I’m getting tired. Tired of dealing with software that appears to have been developed by people who haven’t got a clue what it’s like in the real world of Enterprise IT.

Example 1 – An application installed on over 100 devices that has no automated or unattended installation method. The company who created it seem surprised that such a thing might be required. In the end I used AutoIt to create a script which simulated mouse clicks in the installation wizard. They also have no way of updating the application once it’s installed. It’s Uninstall/Reinstall time when a new version comes out.

Example 2 – An Appx package referred to in a previous post. The developer doesn’t want to put it on the Windows Store, so we have to use Sideloading, which is fine. Unfortunately they sign the package with a self signed certificate. A different one with each release it appears. Needless to say we’ve had quite a few releases. I tried to send them a signing certificate generated by our internal PKI; that said they couldn’t make it work. See my other post for how I deal with the problem. Again, it’s Uninstall/Reinstall time with new versions.

Example 3  – “Run it as Administrator/Turn off UAC/Exclude it from Antivirus”. I’ve lost count of the companies that act as if their software is somehow immune from infection by malware or exploits.

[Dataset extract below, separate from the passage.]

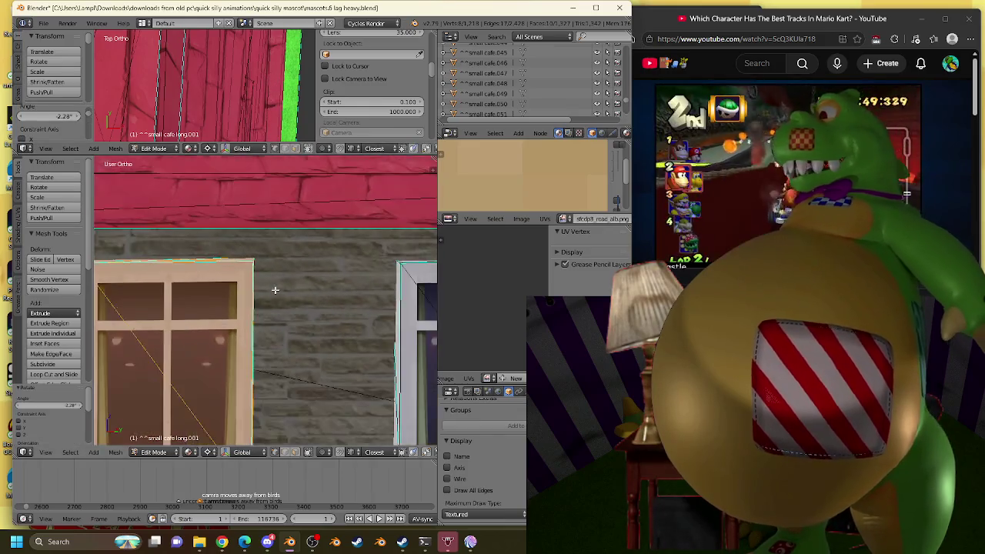
key(KP_Decimal)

Example 4 – “We’ll install it for you” – a company that won’t allow us to install their software ourselves. Great for machine rebuilds or mass deployments.

Example 5 – Software developed without regard for licencing implications – Needs SQL CAL, RDS CAL, Office of a particular version. None of which were included in the original quote.

Example 6 – A variant of 5 – needs the latest Flash, Silverlight, Chrome, Firefox, IE or, heaven forbid, Java. For every one that needs the latest there’s one that will only work with some older version.

Example 7 – Only works or updates with unfettered internet access. No proxy or firewall for our software!

Please developers, try to remember that your software won’t necessarily be run on a blisteringly fast development machine under an account with full Administrator rights. The users of your software may not thank you but their IT departments will.